I like spiders, so I sat by the flower bed
and watched them for a while before getting on
to the task at hand: separating and replanting
irises. A good many weeds had to be pulled out
in the process, so I went to get the wheelbarrow
to put them in; and the combination of irises
and wheelbarrow proved to be one of those odd
connections that took my mind back to childhood.
I was playing in the yard one evening in 1937
when my father pulled into the driveway in a
brand-new Chevrolet. I was 4 years old, and didn’t
know a new car was in the offing, so the memory
is as vivid as if it had happened yesterday. He
had gone to town and picked it up after work,
and on the way home he had encountered our
neighbor, Tillie Van Gilder, and given her a
ride.

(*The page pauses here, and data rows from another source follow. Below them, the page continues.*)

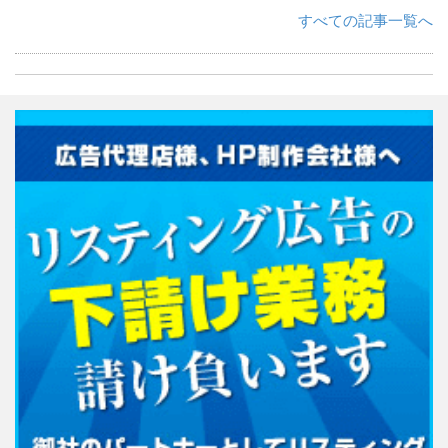
すべての記事一覧へ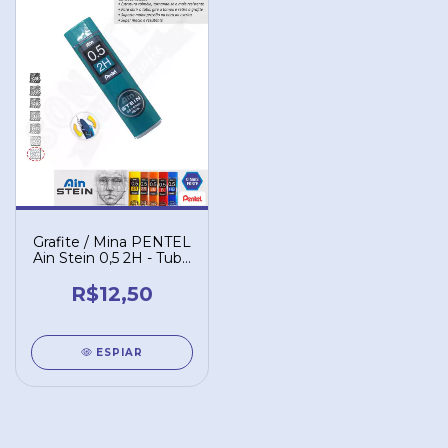
Grafite / Mina PENTEL
Ain Stein 0,5 2H - Tubo
com 40 un. C275-2HO
R$12,50
ESPIAR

Never known for tact, Tillie made a remark
about being the first one to ride in the new
car, and that didn’t sit well with my mother;
she never liked either the car or Tillie much
after that.
Several years later, when we had moved to
another farm, a neighbor gave me a bushel basket
of irises and I took them home and asked my
mother where she would like them planted; she
replied that she didn’t like irises, because
Tillie Van Gilder was always bragging about
hers. I recalled that this was so; Tillie had
beautiful iris beds all around her yard, and
spent a lot of time on them. She was a
sharp-featured woman, full of energy, and always
bent forward as she walked; and she walked fast.

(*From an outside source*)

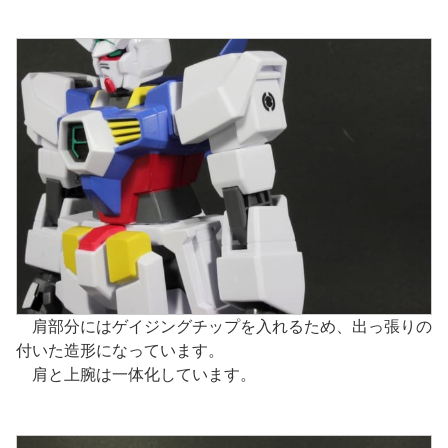
肩部分にはゲイジングチップを入れるため、出っ張りの
付いた造形になっています。
肩と上腕は一体化しています。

She gave the impression she would have run if it
had been lady-like. I often saw her pushing a
wheelbarrow loaded with hoes, rakes, spades, and
plant clippings as she bustled from one flower
bed to the next. In spite of my mother’s
opinions, she was a good neighbor.
Images of Tillie and her wheelbarrow, mixed
with the spiders, drifted through my mind the
rest of the afternoon, as I took four hours to
do a job that should have required one at most.
Later when it came time to sit on the porch with
the evening’s cigar, the day produced its
biggest surprise. A couple of weeks earlier, in
response to an ultimatum from my wife, I had
cleaned out my office; and in the corner of a
closet there was a shoe box of clippings I had
brought home after my mother died. Just for
something to do, I took the box out to the
porch, lit my cigar, and started sifting through
the yellowed pages torn from magazines and
newspapers—recipes, poems, religious tracts,
postcards, obituaries— and near the bottom I
found a get-well card the Farm Women’s Club
had sent my mother one time when she was sick.
Everyone in the club had signed it… names I
had not heard or thought of for 50 years or
more. One in particular jumped off the page at
me: Matilda Van Gilder.
I wonder if the "etc." in the
definition of Indian Summer includes
coincidences?
Erratum:: Last month I wrote that Zino
Davidoff’s cigar store was in Zurich. This is
incorrect; it was in Geneva. To all aficionados I may have offended, mea culpa.